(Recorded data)
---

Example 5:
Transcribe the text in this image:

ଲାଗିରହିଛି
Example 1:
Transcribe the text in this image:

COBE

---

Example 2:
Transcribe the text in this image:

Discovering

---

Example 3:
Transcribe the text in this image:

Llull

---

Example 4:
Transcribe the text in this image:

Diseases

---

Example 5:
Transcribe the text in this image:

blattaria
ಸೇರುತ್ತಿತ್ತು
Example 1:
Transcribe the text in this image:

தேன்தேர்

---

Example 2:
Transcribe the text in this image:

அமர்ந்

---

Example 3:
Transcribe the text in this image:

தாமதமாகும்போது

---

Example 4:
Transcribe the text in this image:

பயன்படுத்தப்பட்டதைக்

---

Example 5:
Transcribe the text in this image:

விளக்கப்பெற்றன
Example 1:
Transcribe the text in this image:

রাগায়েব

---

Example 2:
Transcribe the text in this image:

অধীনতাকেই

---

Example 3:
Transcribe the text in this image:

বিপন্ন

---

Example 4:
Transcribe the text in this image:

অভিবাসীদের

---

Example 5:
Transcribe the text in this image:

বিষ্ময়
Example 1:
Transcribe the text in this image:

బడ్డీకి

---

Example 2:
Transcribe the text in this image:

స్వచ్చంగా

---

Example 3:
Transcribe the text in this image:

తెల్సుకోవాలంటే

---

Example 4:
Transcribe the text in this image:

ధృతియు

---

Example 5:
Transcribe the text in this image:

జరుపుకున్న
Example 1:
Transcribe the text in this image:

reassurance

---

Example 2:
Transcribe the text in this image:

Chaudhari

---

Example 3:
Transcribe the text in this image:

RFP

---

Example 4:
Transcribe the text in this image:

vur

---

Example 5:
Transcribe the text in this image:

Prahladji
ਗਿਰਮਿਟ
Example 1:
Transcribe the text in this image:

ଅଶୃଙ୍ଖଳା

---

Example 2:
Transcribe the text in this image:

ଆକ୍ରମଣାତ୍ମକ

== Work to be completed ==
All of the entries above need to be reproduced verbatim.

== Output for this exercise ==
---

Example 5:
Transcribe the text in this image:

ଲାଗିରହିଛି
Example 1:
Transcribe the text in this image:

COBE

---

Example 2:
Transcribe the text in this image:

Discovering

---

Example 3:
Transcribe the text in this image:

Llull

---

Example 4:
Transcribe the text in this image:

Diseases

---

Example 5:
Transcribe the text in this image:

blattaria
ಸೇರುತ್ತಿತ್ತು
Example 1:
Transcribe the text in this image:

தேன்தேர்

---

Example 2:
Transcribe the text in this image:

அமர்ந்

---

Example 3:
Transcribe the text in this image:

தாமதமாகும்போது

---

Example 4:
Transcribe the text in this image:

பயன்படுத்தப்பட்டதைக்

---

Example 5:
Transcribe the text in this image:

விளக்கப்பெற்றன
Example 1:
Transcribe the text in this image:

রাগায়েব

---

Example 2:
Transcribe the text in this image:

অধীনতাকেই

---

Example 3:
Transcribe the text in this image:

বিপন্ন

---

Example 4:
Transcribe the text in this image:

অভিবাসীদের

---

Example 5:
Transcribe the text in this image:

বিষ্ময়
Example 1:
Transcribe the text in this image:

బడ్డీకి

---

Example 2:
Transcribe the text in this image:

స్వచ్చంగా

---

Example 3:
Transcribe the text in this image:

తెల్సుకోవాలంటే

---

Example 4:
Transcribe the text in this image:

ధృతియు

---

Example 5:
Transcribe the text in this image:

జరుపుకున్న
Example 1:
Transcribe the text in this image:

reassurance

---

Example 2:
Transcribe the text in this image:

Chaudhari

---

Example 3:
Transcribe the text in this image:

RFP

---

Example 4:
Transcribe the text in this image:

vur

---

Example 5:
Transcribe the text in this image:

Prahladji
ਗਿਰਮਿਟ
Example 1:
Transcribe the text in this image:

ଅଶୃଙ୍ଖଳା

---

Example 2:
Transcribe the text in this image:

ଆକ୍ରମଣାତ୍ମକ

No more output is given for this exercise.